# Job item
Among the lines below, copy exactly those from the one with "اخبار الكويت" through the one with "جريدة القبس الإلكتروني", counting both ends.

# Material provided
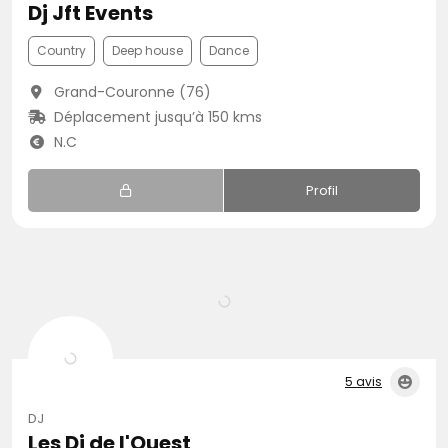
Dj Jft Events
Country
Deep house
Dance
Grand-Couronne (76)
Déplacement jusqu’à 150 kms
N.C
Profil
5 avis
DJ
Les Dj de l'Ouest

==

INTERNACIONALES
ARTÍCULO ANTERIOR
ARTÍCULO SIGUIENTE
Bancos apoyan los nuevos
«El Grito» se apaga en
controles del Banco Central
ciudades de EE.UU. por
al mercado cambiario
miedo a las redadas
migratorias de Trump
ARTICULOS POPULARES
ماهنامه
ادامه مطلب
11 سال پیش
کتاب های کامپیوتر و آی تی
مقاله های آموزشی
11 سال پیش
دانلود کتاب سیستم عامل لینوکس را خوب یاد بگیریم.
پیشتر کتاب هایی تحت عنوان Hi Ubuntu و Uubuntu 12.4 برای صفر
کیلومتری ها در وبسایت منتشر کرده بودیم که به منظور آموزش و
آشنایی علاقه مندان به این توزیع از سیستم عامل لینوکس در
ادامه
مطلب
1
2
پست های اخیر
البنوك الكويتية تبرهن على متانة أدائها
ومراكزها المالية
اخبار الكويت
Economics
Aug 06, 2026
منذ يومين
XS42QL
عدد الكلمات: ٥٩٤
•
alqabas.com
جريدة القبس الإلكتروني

# Completed exercise
اخبار الكويت
Economics
Aug 06, 2026
منذ يومين
XS42QL
عدد الكلمات: ٥٩٤
•
alqabas.com
جريدة القبس الإلكتروني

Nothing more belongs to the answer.